As published in The Providence Sunday Journal, January 19, 2020. Above: Passenger manifest from the S.S. Romanic, which lists the author’s great-grandmother, Grazia Di Maio Pantalone, and four of her children.
The document announces its purpose in capital letters, accentuating a tone of authority: “LIST OR MANIFEST OF ALIEN PASSENGERS FOR THE UNITED STATES IMMIGRATIONS OFFICER AT PORT OF ARRIVAL.” A moment is frozen in time: the S.S. Romanic embarking from Naples, Italy for America on June 26, 1907.
So much for my vague “they came over on the boat” summations about my mother’s side of the family. The digitized manifest – Form 500 B from the United States Immigration Service – offers vivid details from a long-ago odyssey. At my computer, I zoom in on the names of Grazia Di Maio and Giuseppina, Vincenzo, Gerardo, and Filomena Pantalone, recorded with a fountain pen’s flourish on lines 17 to 21.
At first, my great-grandmother’s surname confuses me. Why isn’t she a Pantalone, like her children? Then I learn that, by law and to this day, Italian women keep their maiden name and have the option of adding their husband’s surname if they so choose.
Other surnames on the manifest echo those of my grade-school classmates who, like me, were part of the 20th-century Italian diaspora in Rhode Island: Lancellotti and Lauro, Spaziano and Santoro.
The columns to the right of each name add more color, including age – my grandfather, Vincenzo, was 9 – gender, marital status, ability to read or write, and nationality. All passengers were citizens of Italy, with the further distinction of being “Italian South,” as noted under a separate column entitled “Race or People.” A footnote explains that race “is to be determined by the stock from which aliens sprang and the language they speak.”
According to the U.S. Bureau of the Census, more Italians immigrated to the United States in 1907 than in any other year – 285,731 men, women, and children made the trek, which usually lasted around 10 days, depending on sea conditions.
To my great-grandmother’s dismay, the number of travelers on the S.S. Romanic was reduced by one when her 8-year-old daughter was not allowed to board due to an eye infection. Close inspection of the manifest reveals a check mark before the name of every passenger – except that of Filomena Pantalone! The child, my eventual great-aunt, remained in Italy with her grandparents and would arrive in America on a later passage. One can only imagine the heartbreak she felt, along with her mother and siblings, after such a gut-wrenching separation.
Another column in the manifest requests “the name and complete address of the nearest relative or friend in country whence alien came.” Francesco Di Maio of Teano is identified as the father of Grazia and grandfather of her children.
The last column indicates each immigrant’s final destination. Some were heading to Newark, New Jersey; some to Lawrence, Massachusetts; and some, like my intrepid great-grandmother and three of her children, to Providence, Rhode Island. Once there, they would reunite with Grazia’s husband, Giovanni (my great-grandfather), and oldest child, Mary, father and daughter having settled on Federal Hill the previous year.

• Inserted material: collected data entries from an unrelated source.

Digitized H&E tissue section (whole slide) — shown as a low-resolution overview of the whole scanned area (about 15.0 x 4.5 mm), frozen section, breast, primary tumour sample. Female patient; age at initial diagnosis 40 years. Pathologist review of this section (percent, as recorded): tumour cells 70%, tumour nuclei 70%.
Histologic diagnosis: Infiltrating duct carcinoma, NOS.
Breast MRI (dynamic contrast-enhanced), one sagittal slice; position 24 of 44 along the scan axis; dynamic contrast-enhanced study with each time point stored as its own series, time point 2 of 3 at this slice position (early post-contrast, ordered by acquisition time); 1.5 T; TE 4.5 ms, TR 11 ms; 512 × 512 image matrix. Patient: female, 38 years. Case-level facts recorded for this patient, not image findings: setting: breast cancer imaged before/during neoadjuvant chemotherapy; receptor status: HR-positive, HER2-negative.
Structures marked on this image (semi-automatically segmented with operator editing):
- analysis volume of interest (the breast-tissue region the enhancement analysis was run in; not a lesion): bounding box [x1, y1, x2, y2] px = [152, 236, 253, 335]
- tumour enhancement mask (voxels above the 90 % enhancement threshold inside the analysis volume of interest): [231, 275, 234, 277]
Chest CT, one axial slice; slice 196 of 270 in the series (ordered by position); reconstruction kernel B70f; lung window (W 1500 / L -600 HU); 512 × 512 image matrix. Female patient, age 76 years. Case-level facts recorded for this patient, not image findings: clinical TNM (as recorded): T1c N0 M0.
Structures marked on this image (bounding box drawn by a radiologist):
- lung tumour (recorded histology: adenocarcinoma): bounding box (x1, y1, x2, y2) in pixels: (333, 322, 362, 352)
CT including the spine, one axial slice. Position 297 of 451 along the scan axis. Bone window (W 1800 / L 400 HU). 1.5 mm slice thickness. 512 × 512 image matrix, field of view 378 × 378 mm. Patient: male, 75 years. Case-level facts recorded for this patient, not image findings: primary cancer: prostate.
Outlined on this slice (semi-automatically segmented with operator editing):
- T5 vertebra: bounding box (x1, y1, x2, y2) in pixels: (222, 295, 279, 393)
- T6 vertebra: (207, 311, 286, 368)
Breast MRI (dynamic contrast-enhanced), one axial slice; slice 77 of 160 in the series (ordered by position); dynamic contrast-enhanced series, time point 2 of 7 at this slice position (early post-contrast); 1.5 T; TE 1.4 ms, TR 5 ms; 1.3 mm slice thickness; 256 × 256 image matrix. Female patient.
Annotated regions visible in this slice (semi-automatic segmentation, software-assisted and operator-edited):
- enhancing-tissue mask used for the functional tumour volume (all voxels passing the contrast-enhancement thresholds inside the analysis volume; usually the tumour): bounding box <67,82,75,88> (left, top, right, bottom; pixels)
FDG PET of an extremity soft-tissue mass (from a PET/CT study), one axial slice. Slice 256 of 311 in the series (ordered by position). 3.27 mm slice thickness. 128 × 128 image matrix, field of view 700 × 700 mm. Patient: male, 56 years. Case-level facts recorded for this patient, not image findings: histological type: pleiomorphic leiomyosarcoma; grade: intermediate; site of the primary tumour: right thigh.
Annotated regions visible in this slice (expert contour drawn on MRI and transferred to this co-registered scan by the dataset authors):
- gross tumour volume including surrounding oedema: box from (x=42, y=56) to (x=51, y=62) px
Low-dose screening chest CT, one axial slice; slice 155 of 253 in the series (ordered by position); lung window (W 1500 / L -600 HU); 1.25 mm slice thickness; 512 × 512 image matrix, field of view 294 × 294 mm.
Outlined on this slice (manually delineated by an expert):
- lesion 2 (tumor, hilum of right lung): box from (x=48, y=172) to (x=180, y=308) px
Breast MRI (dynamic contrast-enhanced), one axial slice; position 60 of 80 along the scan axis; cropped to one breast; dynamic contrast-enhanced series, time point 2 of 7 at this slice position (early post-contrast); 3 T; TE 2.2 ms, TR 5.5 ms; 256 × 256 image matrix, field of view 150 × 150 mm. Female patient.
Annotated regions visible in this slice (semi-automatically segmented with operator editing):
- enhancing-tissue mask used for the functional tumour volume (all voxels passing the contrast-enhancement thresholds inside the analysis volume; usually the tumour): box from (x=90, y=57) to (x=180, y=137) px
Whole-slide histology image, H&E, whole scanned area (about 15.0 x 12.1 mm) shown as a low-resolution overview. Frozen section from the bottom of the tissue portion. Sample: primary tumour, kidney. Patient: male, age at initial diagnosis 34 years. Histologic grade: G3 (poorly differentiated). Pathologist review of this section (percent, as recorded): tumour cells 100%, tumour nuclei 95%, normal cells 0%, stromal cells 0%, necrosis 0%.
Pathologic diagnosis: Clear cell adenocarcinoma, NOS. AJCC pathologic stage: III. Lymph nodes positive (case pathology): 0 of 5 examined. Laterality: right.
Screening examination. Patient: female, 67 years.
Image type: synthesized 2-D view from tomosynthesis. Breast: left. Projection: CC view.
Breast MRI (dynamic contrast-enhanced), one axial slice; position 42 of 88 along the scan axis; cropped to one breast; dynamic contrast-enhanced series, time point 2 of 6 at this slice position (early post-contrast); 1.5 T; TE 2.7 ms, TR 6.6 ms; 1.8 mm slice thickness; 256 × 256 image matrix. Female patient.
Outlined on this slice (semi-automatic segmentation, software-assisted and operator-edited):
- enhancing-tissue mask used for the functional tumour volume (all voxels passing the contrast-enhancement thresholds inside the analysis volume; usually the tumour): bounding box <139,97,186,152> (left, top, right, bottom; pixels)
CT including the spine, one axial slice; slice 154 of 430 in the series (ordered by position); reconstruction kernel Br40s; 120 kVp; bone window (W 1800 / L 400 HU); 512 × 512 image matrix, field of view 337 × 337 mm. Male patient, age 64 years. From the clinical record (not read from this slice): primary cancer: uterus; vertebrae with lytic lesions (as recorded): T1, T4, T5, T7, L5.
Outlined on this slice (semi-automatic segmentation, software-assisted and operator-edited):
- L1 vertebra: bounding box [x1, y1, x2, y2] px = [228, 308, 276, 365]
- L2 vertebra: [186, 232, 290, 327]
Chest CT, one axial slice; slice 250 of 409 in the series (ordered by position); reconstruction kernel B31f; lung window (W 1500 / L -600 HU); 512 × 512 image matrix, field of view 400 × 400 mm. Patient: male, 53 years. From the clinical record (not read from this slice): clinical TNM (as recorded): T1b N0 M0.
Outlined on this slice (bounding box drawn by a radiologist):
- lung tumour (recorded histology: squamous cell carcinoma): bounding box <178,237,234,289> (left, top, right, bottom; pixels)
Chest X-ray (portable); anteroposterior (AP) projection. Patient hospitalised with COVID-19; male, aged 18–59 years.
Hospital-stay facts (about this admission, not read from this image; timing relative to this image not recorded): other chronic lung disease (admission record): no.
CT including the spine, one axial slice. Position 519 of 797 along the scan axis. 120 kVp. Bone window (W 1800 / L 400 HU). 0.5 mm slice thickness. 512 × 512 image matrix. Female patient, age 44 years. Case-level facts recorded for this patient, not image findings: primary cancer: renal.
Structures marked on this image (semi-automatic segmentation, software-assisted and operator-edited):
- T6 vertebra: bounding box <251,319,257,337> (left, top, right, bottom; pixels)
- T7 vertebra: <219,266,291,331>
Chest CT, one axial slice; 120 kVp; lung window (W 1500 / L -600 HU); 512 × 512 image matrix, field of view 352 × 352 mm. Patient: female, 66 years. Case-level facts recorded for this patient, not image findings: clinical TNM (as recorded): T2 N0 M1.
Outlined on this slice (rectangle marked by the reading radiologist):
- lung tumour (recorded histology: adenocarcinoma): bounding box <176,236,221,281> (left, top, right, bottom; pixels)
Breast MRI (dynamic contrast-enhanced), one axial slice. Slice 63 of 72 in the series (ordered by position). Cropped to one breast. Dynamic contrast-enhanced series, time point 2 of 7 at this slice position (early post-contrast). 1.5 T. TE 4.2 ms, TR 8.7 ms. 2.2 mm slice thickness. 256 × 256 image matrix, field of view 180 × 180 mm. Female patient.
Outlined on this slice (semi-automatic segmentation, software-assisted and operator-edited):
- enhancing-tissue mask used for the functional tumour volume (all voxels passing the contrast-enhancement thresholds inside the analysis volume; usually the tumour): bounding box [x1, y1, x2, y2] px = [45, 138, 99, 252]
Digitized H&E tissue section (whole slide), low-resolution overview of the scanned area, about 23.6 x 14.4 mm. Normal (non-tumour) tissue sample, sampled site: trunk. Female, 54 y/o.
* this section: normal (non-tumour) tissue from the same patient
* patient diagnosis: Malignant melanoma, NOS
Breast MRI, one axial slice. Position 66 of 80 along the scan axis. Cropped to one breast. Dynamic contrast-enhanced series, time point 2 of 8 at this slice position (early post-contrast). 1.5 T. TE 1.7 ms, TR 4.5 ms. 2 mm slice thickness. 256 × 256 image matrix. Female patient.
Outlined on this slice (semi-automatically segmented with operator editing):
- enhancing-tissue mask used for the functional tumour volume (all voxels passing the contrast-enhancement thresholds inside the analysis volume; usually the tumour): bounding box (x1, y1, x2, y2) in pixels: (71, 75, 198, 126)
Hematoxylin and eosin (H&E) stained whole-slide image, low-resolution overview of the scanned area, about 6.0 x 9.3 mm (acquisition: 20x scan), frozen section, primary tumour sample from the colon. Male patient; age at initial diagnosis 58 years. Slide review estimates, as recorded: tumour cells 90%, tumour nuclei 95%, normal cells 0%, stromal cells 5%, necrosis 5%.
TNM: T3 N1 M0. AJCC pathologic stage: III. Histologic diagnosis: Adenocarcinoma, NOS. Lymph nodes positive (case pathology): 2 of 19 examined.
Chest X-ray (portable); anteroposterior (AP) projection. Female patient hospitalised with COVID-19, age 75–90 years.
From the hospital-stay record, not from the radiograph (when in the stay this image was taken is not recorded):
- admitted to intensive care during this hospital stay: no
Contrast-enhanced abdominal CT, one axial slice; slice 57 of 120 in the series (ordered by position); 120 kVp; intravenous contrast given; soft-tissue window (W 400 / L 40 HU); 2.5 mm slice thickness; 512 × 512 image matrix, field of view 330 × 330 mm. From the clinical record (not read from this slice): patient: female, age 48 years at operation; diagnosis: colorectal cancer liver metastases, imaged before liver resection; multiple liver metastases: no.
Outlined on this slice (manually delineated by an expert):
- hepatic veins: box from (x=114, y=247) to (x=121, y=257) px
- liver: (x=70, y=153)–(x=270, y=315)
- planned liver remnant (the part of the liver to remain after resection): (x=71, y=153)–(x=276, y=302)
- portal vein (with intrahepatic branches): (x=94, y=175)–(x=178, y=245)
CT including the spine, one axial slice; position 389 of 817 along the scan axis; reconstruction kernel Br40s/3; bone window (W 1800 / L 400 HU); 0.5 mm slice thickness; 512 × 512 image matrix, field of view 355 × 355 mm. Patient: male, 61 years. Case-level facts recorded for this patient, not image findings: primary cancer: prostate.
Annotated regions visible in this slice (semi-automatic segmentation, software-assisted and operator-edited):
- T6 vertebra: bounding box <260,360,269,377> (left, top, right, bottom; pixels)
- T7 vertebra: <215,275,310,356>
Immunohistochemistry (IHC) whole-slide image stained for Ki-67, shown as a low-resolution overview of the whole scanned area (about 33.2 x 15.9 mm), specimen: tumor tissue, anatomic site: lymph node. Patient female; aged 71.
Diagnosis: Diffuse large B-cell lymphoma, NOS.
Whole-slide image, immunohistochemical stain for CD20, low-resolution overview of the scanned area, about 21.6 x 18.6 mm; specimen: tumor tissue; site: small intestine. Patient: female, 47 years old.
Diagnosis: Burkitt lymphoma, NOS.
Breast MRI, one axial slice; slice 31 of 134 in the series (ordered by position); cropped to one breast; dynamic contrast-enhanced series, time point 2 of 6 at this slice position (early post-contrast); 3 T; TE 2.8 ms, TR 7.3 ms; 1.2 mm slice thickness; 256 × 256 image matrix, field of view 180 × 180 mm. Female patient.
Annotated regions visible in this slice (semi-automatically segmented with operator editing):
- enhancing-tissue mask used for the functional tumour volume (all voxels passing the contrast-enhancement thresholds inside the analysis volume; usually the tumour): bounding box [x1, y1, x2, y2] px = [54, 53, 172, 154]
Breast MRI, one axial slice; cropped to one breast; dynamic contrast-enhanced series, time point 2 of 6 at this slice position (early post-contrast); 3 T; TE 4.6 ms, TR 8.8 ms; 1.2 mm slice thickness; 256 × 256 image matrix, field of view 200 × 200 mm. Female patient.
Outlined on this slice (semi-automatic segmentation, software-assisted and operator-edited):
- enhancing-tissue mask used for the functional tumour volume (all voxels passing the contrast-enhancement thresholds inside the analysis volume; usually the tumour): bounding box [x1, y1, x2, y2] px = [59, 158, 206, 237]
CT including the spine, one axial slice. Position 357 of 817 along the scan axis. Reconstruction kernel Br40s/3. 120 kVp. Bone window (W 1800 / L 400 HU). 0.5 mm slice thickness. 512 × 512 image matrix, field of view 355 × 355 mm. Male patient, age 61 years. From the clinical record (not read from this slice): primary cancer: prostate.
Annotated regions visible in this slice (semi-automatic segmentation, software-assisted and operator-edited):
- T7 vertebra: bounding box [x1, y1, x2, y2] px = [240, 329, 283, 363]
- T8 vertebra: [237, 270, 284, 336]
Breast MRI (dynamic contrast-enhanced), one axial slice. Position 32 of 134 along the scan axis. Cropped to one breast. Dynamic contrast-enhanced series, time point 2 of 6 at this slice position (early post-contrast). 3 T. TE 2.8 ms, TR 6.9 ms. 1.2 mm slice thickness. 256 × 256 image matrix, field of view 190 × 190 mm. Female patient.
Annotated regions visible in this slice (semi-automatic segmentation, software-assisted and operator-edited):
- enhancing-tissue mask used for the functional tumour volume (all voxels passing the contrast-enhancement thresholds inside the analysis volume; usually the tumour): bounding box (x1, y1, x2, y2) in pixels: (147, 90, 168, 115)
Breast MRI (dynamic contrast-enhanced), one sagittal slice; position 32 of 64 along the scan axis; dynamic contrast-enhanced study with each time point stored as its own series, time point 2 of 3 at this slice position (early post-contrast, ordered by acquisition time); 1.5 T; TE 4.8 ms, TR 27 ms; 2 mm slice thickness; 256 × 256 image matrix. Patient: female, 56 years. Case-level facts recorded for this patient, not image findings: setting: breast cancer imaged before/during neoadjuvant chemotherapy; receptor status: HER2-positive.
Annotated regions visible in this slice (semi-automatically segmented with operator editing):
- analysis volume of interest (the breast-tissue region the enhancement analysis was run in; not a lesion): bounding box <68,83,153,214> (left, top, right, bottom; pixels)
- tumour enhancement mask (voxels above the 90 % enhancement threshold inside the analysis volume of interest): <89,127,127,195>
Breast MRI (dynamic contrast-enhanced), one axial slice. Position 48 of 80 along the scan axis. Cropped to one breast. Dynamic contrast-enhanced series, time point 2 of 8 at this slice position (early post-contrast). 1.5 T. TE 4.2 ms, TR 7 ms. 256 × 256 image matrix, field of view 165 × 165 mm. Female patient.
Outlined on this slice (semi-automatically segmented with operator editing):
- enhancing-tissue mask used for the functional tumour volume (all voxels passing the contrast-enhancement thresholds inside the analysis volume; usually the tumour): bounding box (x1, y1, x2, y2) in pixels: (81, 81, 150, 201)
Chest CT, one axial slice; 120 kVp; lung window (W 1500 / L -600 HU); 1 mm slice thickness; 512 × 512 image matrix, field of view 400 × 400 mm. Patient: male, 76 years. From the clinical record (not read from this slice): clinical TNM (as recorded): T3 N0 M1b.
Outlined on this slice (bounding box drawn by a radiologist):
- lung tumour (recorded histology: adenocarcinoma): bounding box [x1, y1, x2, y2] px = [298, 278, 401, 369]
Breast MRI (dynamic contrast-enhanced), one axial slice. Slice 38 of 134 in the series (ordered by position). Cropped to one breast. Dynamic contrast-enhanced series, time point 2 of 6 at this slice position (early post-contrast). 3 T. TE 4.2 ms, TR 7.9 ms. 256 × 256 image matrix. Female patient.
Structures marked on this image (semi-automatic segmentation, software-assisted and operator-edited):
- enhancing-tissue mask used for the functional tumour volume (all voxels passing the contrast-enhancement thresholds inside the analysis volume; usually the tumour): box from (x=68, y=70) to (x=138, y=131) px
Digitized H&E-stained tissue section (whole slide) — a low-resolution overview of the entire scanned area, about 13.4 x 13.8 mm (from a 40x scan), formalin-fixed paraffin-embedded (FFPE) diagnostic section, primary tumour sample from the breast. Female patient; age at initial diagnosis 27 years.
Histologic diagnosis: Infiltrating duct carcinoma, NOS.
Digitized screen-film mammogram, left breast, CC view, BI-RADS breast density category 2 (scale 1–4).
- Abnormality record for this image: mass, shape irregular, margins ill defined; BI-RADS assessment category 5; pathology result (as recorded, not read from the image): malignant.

Seven decades later, my brothers and I came to work for a wise and wisecracking entrepreneur on the Hill whose family had also immigrated to Rhode Island from Italy. Tommy stripped these trans-Atlantic voyages of any romance: “Who picks up their entire family and leaves everything behind to bob seasick in the ocean for more than a week and then land in a place where you don’t speak the language and aren’t entirely welcome?” He stabbed his Marlboro into an ashtray for emphasis. “You’d have to be pretty desperate, right?”
Language aside, it was likely the same for the Walsh side of my family – desperation born of the Irish Famine, perhaps? The story of America is written in countless chapters like ours.
I keep a printed copy of the manifest from my Italian forebears’ passage to the United States in a file along with my birth certificate.
It helps me remember where I came from.